The tap water in Gaza has a high salt concentration; while it can be used for daily life like laundry, cleaning, and showering, it is not suitable for drinking or cooking. Even that water was often cut off. This was affected by the fact that electricity was only available for limited hours. Drinking water was purchased separately, kept in yellow plastic containers, and placed in the corner of the kitchen. Despite such hardships, they would serve their signature dishes and offer drinks.

The lemonade my friend made was the best. Gaza is a famous producer of citrus fruits, and many lemons are grown there. Fresh lemons, chopped roughly with the peel, are blended with mint, sugar, and water, then strained through a coarse mesh. It is served with ice. It took a bit of effort, but she always made it by hand.

In Gaza, a small, red, white-fleshed fried fish called "Emperor Ibrahim" is a delicacy. In my hometown in Yamaguchi Prefecture, we eat a very similar fish called "Kintaro" as tempura. We had a great time talking about how the names of the fish were somehow similar.

The suffering of the people due to the Israeli military attacks on the Gaza Strip, which have continued since October 2023, is beyond imagination. More than 30,000 people have died. However, this did not start last October. Following the First Arab-Israeli War in 1948 and the Third Arab-Israeli War in 1967, the region came under Israeli occupation, and the construction of infrastructure necessary for sustainable economic development within the Gaza Strip was restricted and weakened. It was placed in a state of "de-development," where self-determination and future possibilities are structurally denied. With the tightening of the economic and movement blockade by Israel, the Gaza Strip became an "open-air prison."

I personally was involved in emergency humanitarian assistance (providing food and medicine) in response to the damage from military invasions of the Gaza Strip in 2002, 2004, 2006, 2009, and 2014.
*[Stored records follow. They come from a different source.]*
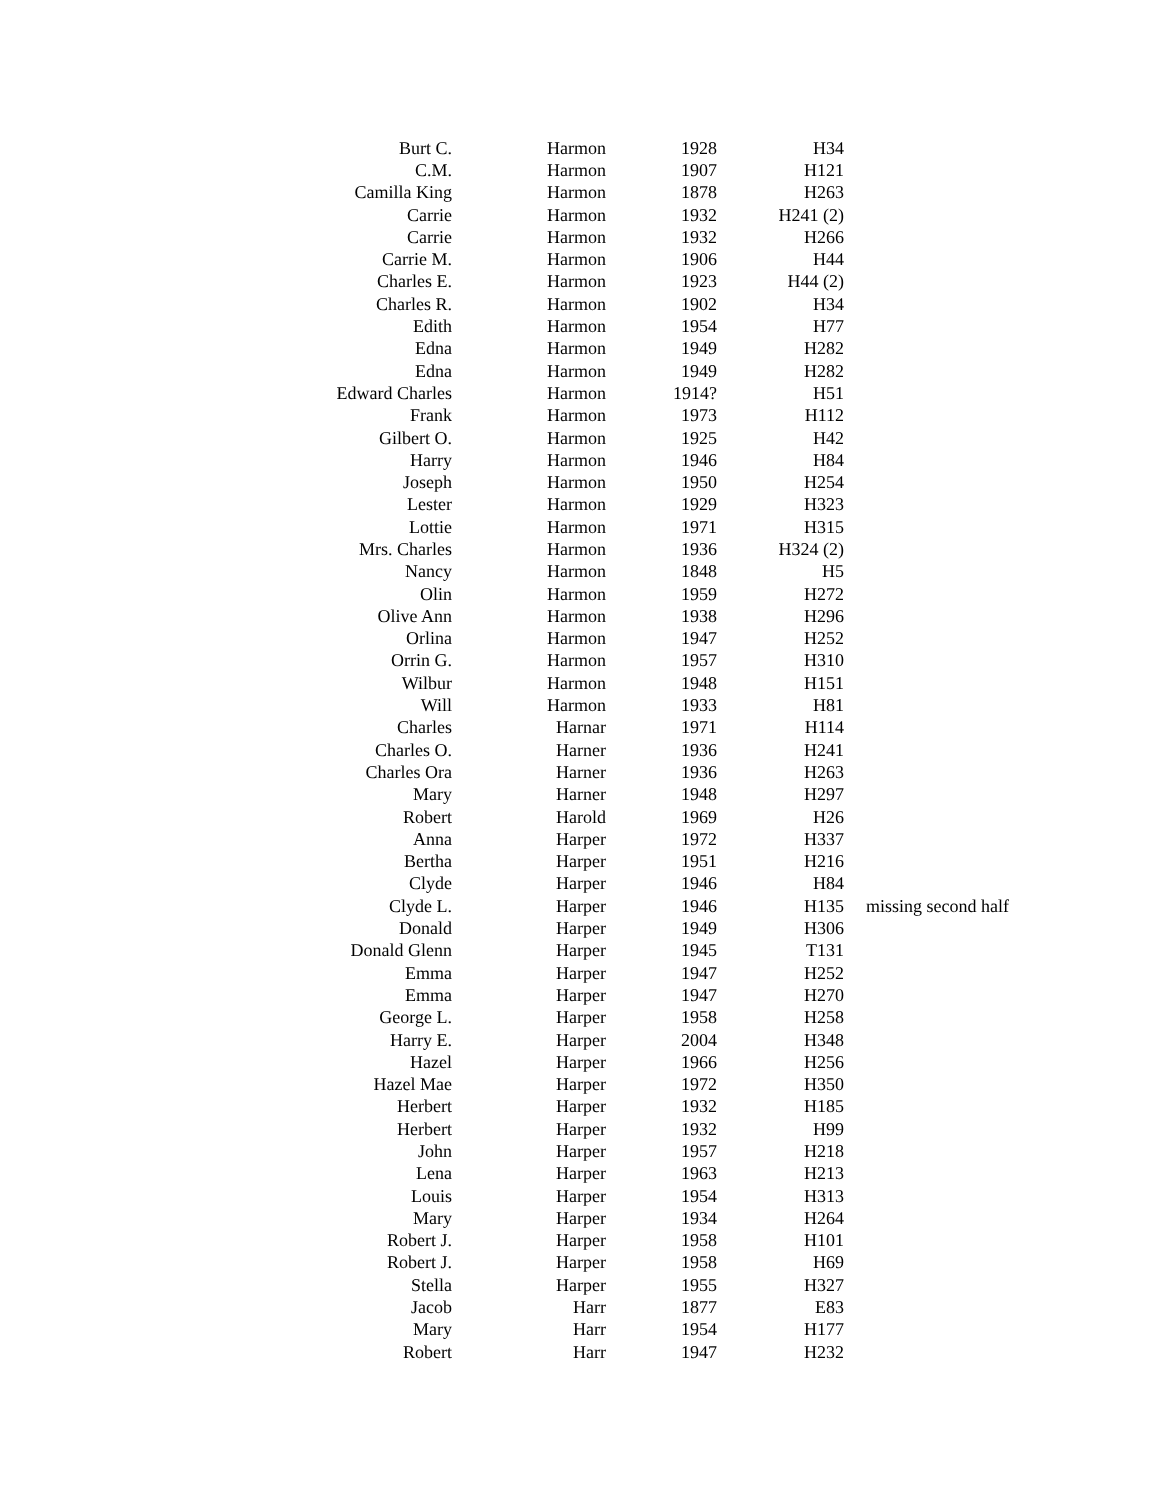| Burt C. | Harmon | 1928 | H34 | |
| C.M. | Harmon | 1907 | H121 | |
| Camilla King | Harmon | 1878 | H263 | |
| Carrie | Harmon | 1932 | H241 (2) | |
| Carrie | Harmon | 1932 | H266 | |
| Carrie M. | Harmon | 1906 | H44 | |
| Charles E. | Harmon | 1923 | H44 (2) | |
| Charles R. | Harmon | 1902 | H34 | |
| Edith | Harmon | 1954 | H77 | |
| Edna | Harmon | 1949 | H282 | |
| Edna | Harmon | 1949 | H282 | |
| Edward Charles | Harmon | 1914? | H51 | |
| Frank | Harmon | 1973 | H112 | |
| Gilbert O. | Harmon | 1925 | H42 | |
| Harry | Harmon | 1946 | H84 | |
| Joseph | Harmon | 1950 | H254 | |
| Lester | Harmon | 1929 | H323 | |
| Lottie | Harmon | 1971 | H315 | |
| Mrs. Charles | Harmon | 1936 | H324 (2) | |
| Nancy | Harmon | 1848 | H5 | |
| Olin | Harmon | 1959 | H272 | |
| Olive Ann | Harmon | 1938 | H296 | |
| Orlina | Harmon | 1947 | H252 | |
| Orrin G. | Harmon | 1957 | H310 | |
| Wilbur | Harmon | 1948 | H151 | |
| Will | Harmon | 1933 | H81 | |
| Charles | Harnar | 1971 | H114 | |
| Charles O. | Harner | 1936 | H241 | |
| Charles Ora | Harner | 1936 | H263 | |
| Mary | Harner | 1948 | H297 | |
| Robert | Harold | 1969 | H26 | |
| Anna | Harper | 1972 | H337 | |
| Bertha | Harper | 1951 | H216 | |
| Clyde | Harper | 1946 | H84 | |
| Clyde L. | Harper | 1946 | H135 | missing second half |
| Donald | Harper | 1949 | H306 | |
| Donald Glenn | Harper | 1945 | T131 | |
| Emma | Harper | 1947 | H252 | |
| Emma | Harper | 1947 | H270 | |
| George L. | Harper | 1958 | H258 | |
| Harry E. | Harper | 2004 | H348 | |
| Hazel | Harper | 1966 | H256 | |
| Hazel Mae | Harper | 1972 | H350 | |
| Herbert | Harper | 1932 | H185 | |
| Herbert | Harper | 1932 | H99 | |
| John | Harper | 1957 | H218 | |
| Lena | Harper | 1963 | H213 | |
| Louis | Harper | 1954 | H313 | |
| Mary | Harper | 1934 | H264 | |
| Robert J. | Harper | 1958 | H101 | |
| Robert J. | Harper | 1958 | H69 | |
| Stella | Harper | 1955 | H327 | |
| Jacob | Harr | 1877 | E83 | |
| Mary | Harr | 1954 | H177 | |
| Robert | Harr | 1947 | H232 | |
For many years, I have been involved with the Gaza Strip as an expert in international health, through health projects and emergency humanitarian aid. However, the memories that come back first are the days spent with the people—the bittersweet taste of lemonade, the aroma of spices from signature dishes filling the kitchen, and trivial, laughing conversations. From them, I learned what we should cherish as human beings, as well as strength and kindness. No matter the situation, people have their daily lives and wish to live with dignity.

In the 1999 Nobel Peace Prize acceptance speech, the representative of Doctors Without Borders said, "Humanitarian action is the most apolitical of all acts. However, if its actions and its ethics are taken seriously, it can have the most profound political implications."

Delivering food and medicine will not end the war. However, I want to believe that if we convey why we must deliver them, tell the stories of those who suffer, and share that reality, and if everyone thinks about it earnestly, an end to the war through political decision-making will become inevitable. I want to engrave her earnest wish—"I just want to live in peace"—in my heart once more and share it with others.

*Affiliations and titles are as of the time of publication.